Recently I witnessed a thread of emails develop on the topic of defining “real business as mission.” I thought one individual who has experience as both a businessman and working for a traditional mission organization said it well:

In general, I fear much energy is being expended on the potentially divisive and distracting debate as to what is “Real Business as Mission.” Globally, we operate in a diverse, complex and confusing world with a lot of “grey zone” reality (referring to economies and business). It seems to me that part of the essential spirit of business and the entrepreneur is that they will not and cannot be herded into one pen, and that they are essentially opportunistic and pragmatic. What dignifies and crystallises our practice of BAM, whatever the exact model may look like, is our pursuit of the calling of Christ and our practice of business with integrity, integration and intentionality. The business and charity playing fields are clearly two different things, and I think we would all affirm this. Somewhere in between is the complicated world of development which itself is in a process of change.
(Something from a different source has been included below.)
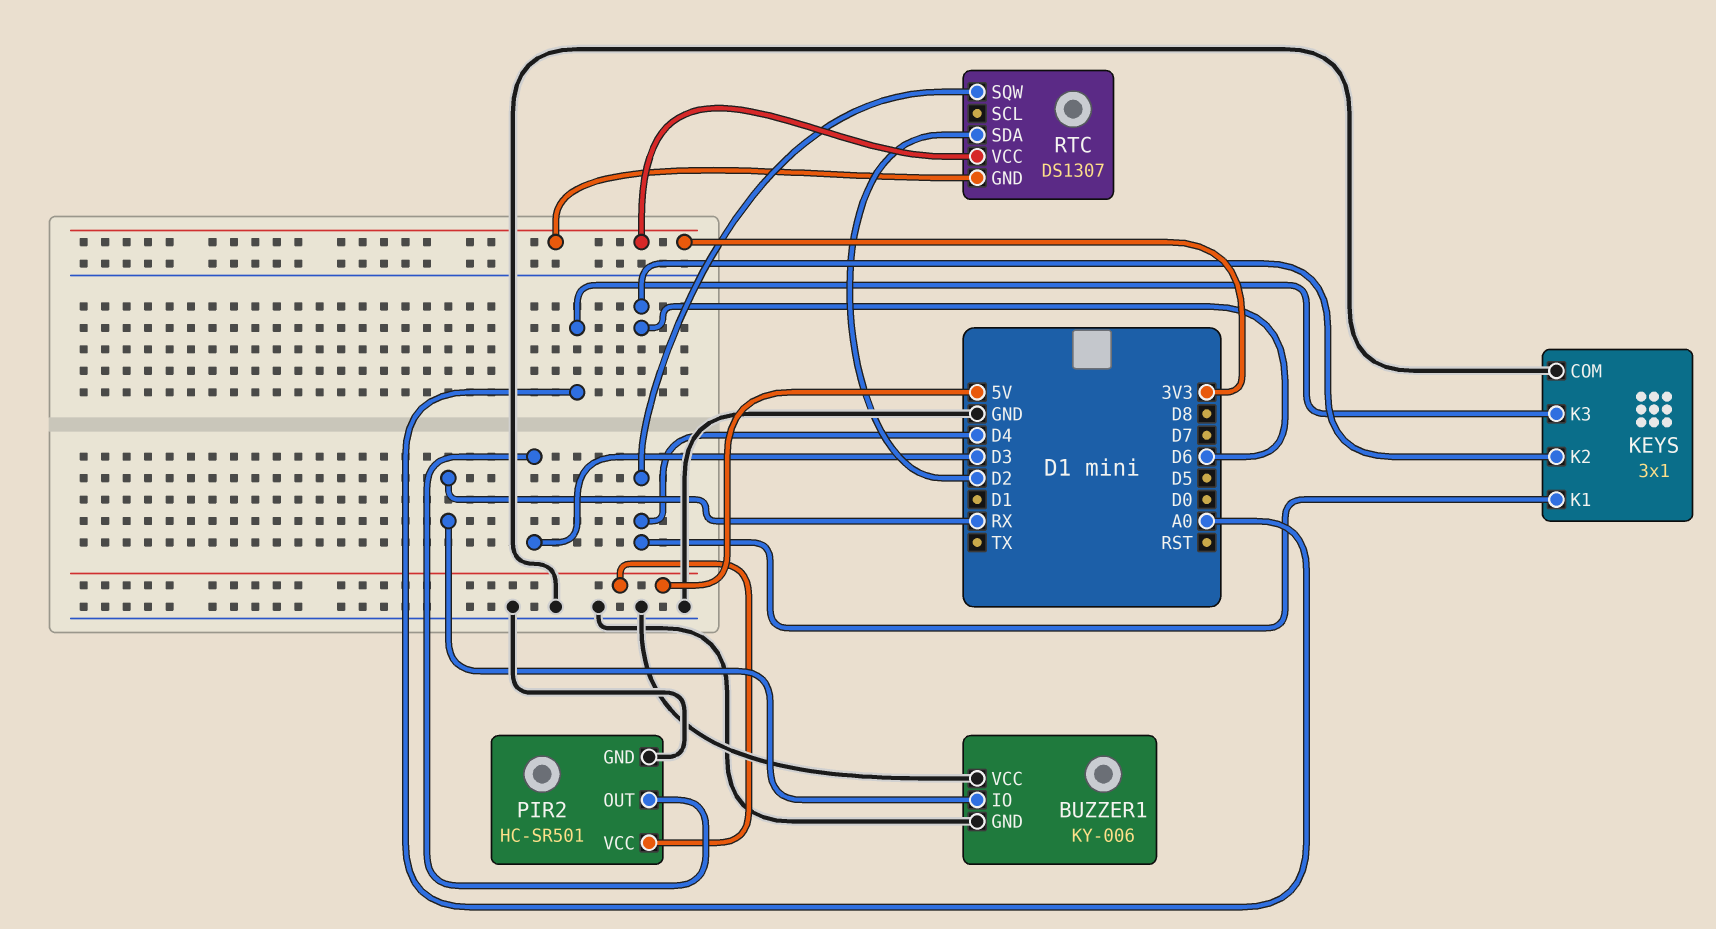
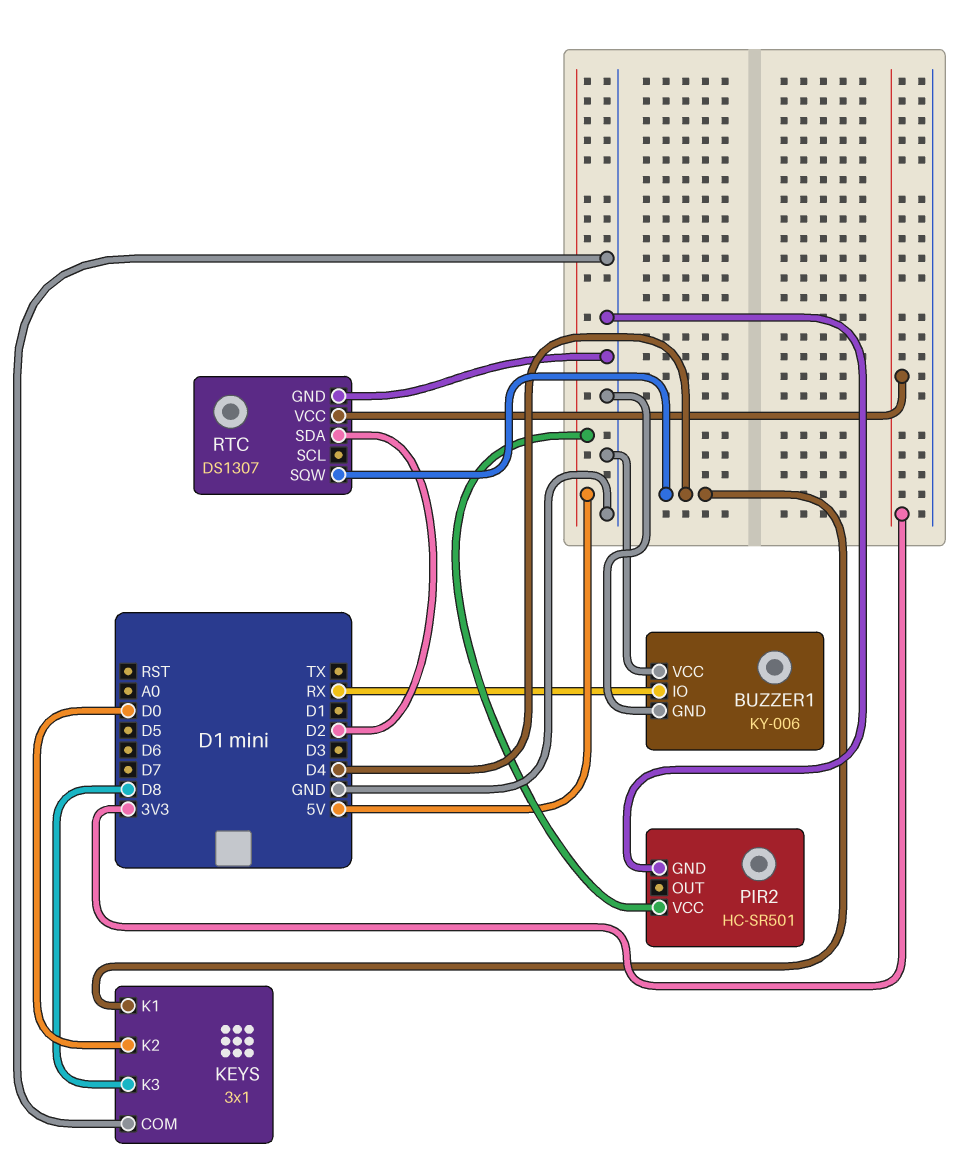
KEYS pin K2: D6 -> D0
KEYS pin K3: A0 -> D8
PIR2 pin OUT: D3 -> none
RTC pin GND: 3V3 -> GND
Regardless, let’s make sure that we do our part so that walls between the various communities stay down, and we remain in a learning and communicating posture, that bridges might allow for free passage in both directions.

Mission agencies will be a tremendous catalyst to watch in the business as mission movement in 2007. I look forward to the free exchange of ideas and hope that the conversation will help maximize all of our efforts for the years to come.